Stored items
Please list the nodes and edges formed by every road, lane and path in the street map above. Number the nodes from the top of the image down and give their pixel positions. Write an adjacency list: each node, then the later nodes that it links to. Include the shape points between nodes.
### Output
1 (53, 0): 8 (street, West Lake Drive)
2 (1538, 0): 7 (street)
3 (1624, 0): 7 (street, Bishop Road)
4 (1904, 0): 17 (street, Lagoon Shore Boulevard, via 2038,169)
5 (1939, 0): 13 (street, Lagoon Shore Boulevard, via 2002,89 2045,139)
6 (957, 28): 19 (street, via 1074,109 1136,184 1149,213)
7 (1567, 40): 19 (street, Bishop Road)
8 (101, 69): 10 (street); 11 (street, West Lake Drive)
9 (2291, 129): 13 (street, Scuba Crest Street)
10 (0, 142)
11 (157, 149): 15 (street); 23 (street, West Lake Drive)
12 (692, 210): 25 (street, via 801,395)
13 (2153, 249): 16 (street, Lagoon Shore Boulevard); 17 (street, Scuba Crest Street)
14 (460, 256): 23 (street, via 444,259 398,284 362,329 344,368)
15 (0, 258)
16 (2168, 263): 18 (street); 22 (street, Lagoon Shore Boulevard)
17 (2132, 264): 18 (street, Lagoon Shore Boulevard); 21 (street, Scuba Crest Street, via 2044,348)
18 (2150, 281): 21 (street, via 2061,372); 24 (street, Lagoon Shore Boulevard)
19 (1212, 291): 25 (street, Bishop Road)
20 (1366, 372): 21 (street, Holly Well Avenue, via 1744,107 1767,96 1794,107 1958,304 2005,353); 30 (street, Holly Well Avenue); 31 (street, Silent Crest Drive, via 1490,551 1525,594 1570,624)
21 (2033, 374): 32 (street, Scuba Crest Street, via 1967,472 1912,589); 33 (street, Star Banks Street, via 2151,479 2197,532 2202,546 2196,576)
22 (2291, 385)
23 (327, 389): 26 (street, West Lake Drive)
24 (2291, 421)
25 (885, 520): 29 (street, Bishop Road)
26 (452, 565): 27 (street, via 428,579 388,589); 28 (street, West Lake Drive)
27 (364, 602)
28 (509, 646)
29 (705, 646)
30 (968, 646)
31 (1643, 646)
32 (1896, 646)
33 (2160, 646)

• **TASK ITEM**: Show all lines above that contain "Bishop".

• **SOLUTION TO THE EXERCISE**:
3 (1624, 0): 7 (street, Bishop Road)
7 (1567, 40): 19 (street, Bishop Road)
19 (1212, 291): 25 (street, Bishop Road)
25 (885, 520): 29 (street, Bishop Road)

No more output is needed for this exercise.